### [Dataset]
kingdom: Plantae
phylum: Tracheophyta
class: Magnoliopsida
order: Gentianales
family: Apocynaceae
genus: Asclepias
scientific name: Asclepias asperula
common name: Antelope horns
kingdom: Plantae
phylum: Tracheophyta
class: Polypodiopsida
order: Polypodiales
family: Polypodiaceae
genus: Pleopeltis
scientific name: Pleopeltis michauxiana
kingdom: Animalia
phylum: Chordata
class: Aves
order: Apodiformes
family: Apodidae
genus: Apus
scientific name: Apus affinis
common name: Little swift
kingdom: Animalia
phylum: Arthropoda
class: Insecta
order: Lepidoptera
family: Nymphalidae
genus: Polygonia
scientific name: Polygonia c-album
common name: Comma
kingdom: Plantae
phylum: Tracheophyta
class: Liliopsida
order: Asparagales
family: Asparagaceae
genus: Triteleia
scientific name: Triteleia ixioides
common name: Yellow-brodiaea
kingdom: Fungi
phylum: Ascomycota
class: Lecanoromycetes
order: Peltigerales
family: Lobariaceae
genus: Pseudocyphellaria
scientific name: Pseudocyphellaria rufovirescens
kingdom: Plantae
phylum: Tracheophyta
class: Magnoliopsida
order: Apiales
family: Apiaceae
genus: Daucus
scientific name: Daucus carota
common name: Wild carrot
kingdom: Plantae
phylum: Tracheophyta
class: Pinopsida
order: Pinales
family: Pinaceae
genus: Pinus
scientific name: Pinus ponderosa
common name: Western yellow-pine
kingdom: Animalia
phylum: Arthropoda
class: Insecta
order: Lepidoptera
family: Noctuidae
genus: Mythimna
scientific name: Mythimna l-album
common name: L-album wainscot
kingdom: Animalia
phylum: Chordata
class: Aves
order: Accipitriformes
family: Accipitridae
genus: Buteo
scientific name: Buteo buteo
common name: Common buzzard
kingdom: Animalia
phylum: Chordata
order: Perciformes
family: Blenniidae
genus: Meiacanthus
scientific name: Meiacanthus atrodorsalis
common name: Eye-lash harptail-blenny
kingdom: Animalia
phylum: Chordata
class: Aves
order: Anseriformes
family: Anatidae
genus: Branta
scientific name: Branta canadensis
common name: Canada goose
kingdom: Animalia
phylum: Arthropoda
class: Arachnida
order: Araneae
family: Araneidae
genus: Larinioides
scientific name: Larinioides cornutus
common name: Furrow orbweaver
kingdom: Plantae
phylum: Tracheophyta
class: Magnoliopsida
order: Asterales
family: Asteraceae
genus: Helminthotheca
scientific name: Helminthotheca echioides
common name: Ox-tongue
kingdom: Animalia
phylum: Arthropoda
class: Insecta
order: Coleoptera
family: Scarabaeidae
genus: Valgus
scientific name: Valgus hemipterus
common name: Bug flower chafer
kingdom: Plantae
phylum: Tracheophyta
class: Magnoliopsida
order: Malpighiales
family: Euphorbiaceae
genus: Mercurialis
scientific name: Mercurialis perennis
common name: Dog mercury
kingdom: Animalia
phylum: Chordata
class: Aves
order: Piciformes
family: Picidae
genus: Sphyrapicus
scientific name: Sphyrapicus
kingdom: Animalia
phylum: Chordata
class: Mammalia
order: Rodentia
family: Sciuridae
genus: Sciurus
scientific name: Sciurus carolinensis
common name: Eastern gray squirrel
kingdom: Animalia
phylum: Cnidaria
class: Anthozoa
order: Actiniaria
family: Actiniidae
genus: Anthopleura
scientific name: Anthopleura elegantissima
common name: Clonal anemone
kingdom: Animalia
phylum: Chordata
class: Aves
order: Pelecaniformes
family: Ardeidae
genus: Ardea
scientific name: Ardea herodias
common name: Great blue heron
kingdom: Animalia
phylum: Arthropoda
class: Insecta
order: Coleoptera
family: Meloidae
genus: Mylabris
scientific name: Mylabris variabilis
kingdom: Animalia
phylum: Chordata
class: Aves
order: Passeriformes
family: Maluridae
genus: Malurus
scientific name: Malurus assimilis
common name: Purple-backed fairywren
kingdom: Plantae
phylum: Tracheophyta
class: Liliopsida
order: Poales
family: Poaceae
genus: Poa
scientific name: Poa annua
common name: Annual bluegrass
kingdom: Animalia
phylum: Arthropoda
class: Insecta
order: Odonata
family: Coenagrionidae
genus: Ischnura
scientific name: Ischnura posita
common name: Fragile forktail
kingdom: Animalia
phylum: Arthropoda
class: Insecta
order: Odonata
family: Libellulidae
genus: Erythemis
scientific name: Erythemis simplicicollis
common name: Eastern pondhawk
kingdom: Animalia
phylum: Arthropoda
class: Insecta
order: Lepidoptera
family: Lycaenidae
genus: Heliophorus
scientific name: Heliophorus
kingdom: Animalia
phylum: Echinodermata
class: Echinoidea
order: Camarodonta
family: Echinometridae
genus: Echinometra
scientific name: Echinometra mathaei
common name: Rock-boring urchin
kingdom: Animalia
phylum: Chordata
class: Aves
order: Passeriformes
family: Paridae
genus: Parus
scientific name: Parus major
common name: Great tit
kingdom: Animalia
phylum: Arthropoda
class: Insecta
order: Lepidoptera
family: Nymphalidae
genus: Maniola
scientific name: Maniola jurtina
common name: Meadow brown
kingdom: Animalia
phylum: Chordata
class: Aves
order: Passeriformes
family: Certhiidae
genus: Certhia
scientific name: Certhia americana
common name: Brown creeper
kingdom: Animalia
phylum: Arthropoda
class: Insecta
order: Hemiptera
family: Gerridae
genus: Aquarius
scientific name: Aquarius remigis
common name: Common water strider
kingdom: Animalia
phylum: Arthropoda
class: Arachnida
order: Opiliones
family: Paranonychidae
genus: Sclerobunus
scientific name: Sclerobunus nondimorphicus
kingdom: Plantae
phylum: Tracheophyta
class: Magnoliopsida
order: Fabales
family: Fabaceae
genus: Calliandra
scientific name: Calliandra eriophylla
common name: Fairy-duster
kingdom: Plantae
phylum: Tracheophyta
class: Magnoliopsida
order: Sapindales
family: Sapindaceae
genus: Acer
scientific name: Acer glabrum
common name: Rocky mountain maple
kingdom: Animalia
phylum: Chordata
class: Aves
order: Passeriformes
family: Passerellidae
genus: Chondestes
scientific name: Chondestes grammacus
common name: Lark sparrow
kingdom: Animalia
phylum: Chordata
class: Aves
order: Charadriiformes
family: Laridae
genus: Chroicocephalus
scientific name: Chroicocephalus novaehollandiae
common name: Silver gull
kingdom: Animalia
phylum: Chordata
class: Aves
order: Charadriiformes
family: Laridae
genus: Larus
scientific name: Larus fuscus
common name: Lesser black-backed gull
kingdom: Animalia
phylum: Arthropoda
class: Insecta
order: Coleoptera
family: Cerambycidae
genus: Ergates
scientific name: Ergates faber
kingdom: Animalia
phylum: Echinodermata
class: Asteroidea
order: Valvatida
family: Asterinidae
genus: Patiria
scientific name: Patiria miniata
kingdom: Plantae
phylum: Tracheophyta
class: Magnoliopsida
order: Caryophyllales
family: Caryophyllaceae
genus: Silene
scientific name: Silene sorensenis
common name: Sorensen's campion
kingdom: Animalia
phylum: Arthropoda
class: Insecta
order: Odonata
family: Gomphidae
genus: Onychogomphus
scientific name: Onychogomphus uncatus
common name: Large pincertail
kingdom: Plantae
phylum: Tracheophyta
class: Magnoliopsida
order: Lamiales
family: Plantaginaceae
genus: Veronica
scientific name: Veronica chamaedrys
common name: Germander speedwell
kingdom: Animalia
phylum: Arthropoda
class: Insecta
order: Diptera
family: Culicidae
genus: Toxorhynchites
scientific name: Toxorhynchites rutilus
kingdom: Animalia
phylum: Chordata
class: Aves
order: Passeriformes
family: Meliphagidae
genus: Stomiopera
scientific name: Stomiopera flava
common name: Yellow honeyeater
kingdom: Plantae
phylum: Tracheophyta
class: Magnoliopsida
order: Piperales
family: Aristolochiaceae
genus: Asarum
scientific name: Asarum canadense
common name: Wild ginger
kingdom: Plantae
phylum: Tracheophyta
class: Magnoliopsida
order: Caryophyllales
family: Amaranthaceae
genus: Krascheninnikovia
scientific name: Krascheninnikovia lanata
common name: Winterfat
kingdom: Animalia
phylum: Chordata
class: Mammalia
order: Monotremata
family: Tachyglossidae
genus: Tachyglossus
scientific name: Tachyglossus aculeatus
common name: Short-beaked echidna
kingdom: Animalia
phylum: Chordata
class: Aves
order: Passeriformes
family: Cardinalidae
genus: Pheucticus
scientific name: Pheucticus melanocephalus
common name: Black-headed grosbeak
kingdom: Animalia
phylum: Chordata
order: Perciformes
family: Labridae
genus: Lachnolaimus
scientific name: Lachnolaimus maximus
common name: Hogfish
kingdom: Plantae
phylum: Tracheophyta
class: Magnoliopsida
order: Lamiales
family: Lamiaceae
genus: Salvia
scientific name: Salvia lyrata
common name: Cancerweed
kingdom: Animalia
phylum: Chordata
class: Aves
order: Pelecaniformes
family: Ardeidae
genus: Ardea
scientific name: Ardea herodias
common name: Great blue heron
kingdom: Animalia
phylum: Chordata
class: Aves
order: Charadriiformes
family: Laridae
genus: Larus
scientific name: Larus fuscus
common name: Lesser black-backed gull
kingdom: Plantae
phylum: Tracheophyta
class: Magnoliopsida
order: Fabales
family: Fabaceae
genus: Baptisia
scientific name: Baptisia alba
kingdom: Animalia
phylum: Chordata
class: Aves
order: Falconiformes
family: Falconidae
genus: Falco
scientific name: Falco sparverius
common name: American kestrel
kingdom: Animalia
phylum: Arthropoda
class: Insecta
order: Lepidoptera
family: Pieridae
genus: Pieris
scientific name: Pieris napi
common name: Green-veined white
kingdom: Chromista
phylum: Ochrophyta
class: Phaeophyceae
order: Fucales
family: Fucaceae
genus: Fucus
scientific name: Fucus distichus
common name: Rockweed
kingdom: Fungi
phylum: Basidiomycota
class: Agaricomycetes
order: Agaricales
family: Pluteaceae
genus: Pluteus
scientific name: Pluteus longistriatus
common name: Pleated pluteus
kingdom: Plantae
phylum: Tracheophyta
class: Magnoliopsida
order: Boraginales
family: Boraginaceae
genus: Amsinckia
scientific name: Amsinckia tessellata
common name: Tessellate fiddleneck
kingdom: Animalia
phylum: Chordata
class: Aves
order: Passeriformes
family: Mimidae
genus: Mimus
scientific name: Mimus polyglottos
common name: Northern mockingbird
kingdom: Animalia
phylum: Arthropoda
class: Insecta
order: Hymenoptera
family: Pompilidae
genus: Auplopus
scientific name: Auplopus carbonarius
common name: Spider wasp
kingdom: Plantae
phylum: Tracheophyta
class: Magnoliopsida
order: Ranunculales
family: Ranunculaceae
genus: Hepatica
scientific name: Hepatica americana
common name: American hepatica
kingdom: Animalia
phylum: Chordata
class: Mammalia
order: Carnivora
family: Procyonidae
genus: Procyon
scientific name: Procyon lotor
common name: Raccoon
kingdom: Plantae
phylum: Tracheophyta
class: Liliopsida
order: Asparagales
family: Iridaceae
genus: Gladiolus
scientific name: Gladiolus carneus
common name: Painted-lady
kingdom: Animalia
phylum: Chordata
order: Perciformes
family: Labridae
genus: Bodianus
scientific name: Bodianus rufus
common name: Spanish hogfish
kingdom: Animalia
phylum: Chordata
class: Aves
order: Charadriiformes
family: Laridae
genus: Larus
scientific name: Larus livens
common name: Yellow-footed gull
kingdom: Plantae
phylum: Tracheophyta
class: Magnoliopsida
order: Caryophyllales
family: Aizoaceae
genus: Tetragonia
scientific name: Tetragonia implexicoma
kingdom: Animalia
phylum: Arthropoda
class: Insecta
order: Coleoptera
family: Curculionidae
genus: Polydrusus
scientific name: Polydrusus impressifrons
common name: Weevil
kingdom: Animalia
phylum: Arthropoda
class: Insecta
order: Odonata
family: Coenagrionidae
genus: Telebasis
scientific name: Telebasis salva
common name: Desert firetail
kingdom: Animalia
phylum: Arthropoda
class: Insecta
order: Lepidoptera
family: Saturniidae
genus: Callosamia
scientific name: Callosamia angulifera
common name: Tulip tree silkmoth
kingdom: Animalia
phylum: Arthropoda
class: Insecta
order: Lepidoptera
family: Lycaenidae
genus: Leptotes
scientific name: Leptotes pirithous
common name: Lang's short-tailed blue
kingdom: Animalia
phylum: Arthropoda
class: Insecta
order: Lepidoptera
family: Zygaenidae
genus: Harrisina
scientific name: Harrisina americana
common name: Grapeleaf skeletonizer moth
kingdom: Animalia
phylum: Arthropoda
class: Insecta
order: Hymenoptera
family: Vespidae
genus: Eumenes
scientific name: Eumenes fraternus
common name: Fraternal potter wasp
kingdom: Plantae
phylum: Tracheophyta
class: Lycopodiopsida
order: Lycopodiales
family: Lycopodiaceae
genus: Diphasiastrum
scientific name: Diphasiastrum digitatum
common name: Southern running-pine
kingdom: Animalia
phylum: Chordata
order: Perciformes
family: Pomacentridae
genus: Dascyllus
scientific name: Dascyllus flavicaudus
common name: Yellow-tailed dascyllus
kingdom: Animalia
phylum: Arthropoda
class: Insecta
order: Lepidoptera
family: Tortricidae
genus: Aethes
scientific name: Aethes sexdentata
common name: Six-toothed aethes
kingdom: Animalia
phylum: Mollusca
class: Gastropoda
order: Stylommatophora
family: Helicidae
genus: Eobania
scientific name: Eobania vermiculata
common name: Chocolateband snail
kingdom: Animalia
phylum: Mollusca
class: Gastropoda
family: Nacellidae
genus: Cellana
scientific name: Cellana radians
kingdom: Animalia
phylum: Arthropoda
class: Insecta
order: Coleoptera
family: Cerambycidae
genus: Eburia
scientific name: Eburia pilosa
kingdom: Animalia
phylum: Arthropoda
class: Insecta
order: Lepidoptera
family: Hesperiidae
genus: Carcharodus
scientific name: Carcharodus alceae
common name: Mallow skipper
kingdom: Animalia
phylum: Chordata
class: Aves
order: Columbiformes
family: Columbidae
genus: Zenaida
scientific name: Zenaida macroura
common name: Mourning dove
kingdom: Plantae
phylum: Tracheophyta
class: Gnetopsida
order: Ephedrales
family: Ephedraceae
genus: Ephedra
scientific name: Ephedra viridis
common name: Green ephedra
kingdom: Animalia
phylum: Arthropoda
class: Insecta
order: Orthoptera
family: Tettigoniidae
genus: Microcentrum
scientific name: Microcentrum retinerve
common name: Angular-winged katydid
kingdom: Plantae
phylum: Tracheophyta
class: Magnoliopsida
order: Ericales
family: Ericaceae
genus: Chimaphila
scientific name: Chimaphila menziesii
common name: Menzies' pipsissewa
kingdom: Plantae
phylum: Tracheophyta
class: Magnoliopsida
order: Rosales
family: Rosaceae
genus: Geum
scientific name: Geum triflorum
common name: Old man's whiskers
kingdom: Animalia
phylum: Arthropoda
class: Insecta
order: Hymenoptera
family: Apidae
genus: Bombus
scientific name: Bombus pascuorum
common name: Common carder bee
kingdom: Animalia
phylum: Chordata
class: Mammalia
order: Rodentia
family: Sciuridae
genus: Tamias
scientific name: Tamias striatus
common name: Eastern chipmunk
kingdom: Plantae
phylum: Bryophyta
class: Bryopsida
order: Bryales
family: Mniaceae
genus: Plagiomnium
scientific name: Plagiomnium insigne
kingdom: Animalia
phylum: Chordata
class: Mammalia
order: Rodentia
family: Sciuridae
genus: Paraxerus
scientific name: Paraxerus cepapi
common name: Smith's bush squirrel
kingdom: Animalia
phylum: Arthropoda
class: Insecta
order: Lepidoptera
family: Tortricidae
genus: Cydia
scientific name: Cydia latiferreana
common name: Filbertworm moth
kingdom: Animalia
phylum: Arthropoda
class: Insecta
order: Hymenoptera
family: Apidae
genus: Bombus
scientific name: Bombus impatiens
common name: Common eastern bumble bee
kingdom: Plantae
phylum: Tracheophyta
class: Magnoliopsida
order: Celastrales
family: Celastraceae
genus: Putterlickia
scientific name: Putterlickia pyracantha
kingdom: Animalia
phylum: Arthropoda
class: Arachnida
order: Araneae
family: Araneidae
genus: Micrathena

### [Instructions to follow]
Lay out the records as a two-column CSV with the headers rank and name, one row per line, each field quoted and any line breaks turned into spaces. Begin at the line that has "family: Vespidae" and stop after the line that has "order: Orthoptera".

### [Result]
rank,name
"family:","Vespidae"
"genus:","Eumenes"
"scientific name:","Eumenes fraternus"
"common name:","Fraternal potter wasp"
"kingdom:","Plantae"
"phylum:","Tracheophyta"
"class:","Lycopodiopsida"
"order:","Lycopodiales"
"family:","Lycopodiaceae"
"genus:","Diphasiastrum"
"scientific name:","Diphasiastrum digitatum"
"common name:","Southern running-pine"
"kingdom:","Animalia"
"phylum:","Chordata"
"order:","Perciformes"
"family:","Pomacentridae"
"genus:","Dascyllus"
"scientific name:","Dascyllus flavicaudus"
"common name:","Yellow-tailed dascyllus"
"kingdom:","Animalia"
"phylum:","Arthropoda"
"class:","Insecta"
"order:","Lepidoptera"
"family:","Tortricidae"
"genus:","Aethes"
"scientific name:","Aethes sexdentata"
"common name:","Six-toothed aethes"
"kingdom:","Animalia"
"phylum:","Mollusca"
"class:","Gastropoda"
"order:","Stylommatophora"
"family:","Helicidae"
"genus:","Eobania"
"scientific name:","Eobania vermiculata"
"common name:","Chocolateband snail"
"kingdom:","Animalia"
"phylum:","Mollusca"
"class:","Gastropoda"
"family:","Nacellidae"
"genus:","Cellana"
"scientific name:","Cellana radians"
"kingdom:","Animalia"
"phylum:","Arthropoda"
"class:","Insecta"
"order:","Coleoptera"
"family:","Cerambycidae"
"genus:","Eburia"
"scientific name:","Eburia pilosa"
"kingdom:","Animalia"
"phylum:","Arthropoda"
"class:","Insecta"
"order:","Lepidoptera"
"family:","Hesperiidae"
"genus:","Carcharodus"
"scientific name:","Carcharodus alceae"
"common name:","Mallow skipper"
"kingdom:","Animalia"
"phylum:","Chordata"
"class:","Aves"
"order:","Columbiformes"
"family:","Columbidae"
"genus:","Zenaida"
"scientific name:","Zenaida macroura"
"common name:","Mourning dove"
"kingdom:","Plantae"
"phylum:","Tracheophyta"
"class:","Gnetopsida"
"order:","Ephedrales"
"family:","Ephedraceae"
"genus:","Ephedra"
"scientific name:","Ephedra viridis"
"common name:","Green ephedra"
"kingdom:","Animalia"
"phylum:","Arthropoda"
"class:","Insecta"
"order:","Orthoptera"